TAKİYYE (2.YAZI)
Zulüm, katliam, baskı ve işkence nedeniyle hakikî inancını toplumla paylaşmayan insanlar, gerçek kimliğini gizler ve kendisinden istenilen ölçülerde hareket ederler.
Kendini takipten ve ölümden korumaya yönelik olan bu meşru savunma zamanla din adamlarının ve muhaddislerin rivayetleri ve içtihatlarıyla son derece abartılmış Hicri dördüncü asırdan sonra aynen Fetö'nun yaptığı gibi artık hiçbir din, ahlak, ahit ve kural tanımayan sinsi bir tehlikeye inkılap etmiştir.
İşte bu yüzden Allah ( Celle Celalühü) İslam dininde zorlamanın bulunmadığını kesin hükme bağlamıştır.
Çünkü toplumda güven ortamının ve hürriyetlerin sağlanması dinde ve inançta zorlamanın olmamasına bağlıdır.
Bundan dolayı dinde zorlama kadar çirkin ve ahlaksız bir uygulama yoktur. Dinde zorlama tarih boyunca bir çok vahşet ve katliamın yaşanmasına sebep olmuştur.
Kur'an'da bir çok ayette Allah Elçilerinin görevlerinin sadece tebliğ olduğu vurgulanmaktadır.
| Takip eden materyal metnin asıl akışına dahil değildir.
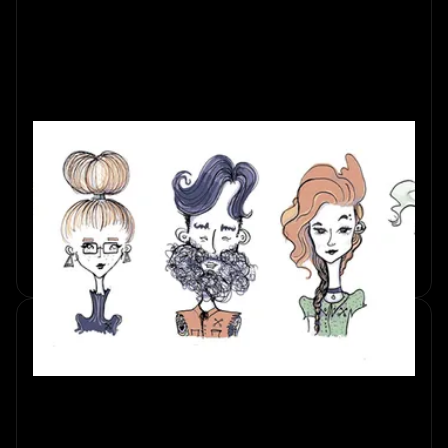
Escape Room Player Types:
Which One Are You?
Discover the different escape room player types. Explore
personality traits that shape your team's success in this
thrilling challenge.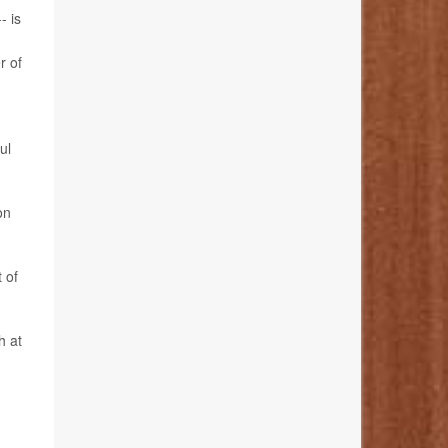
- is
r of
ul
on
 of
h at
Kadim tarihte takiyye İsa (Aleyhisselam) ın Tevhid akidesini tahrif eden Pavlus'ta da var olan bir ahlaktır.
"Yahudiler'le Yahudi gibi oldum.
Amacım Yahudileri İsa Mesih'e kazandırmaktır. Bağlılığı sağlıksız olanlarla ben de sağlıksız biri oldum.
Amacım bağlılıkta sağlıksızları İsa Mesih'e kazandırmaktır. Herkesle her şey oldum"
(İncil, "Pavlus'un korintoslulara Mektubu, 9" Bab:20-23)
Her ne kadar Hıristiyanlığın kurucusu Pavlus böyle bir uygulama başlatmışsa da bir çok Hıristiyan bu ahlakı kabul etmemiştir.
Fakat Yahudiler, aynen Şia gibi aynı inanç ve amacı benimsemektedir.
Mesela, Türkiye'de Sebatay Sevi döneminden beri gerçek kimliğini gizlemek suretiyle Yahudiliğini yaşayan ve ona hizmet eden, bir buçuk milyon kripto Yahudisi olduğu her zaman iddia edilir.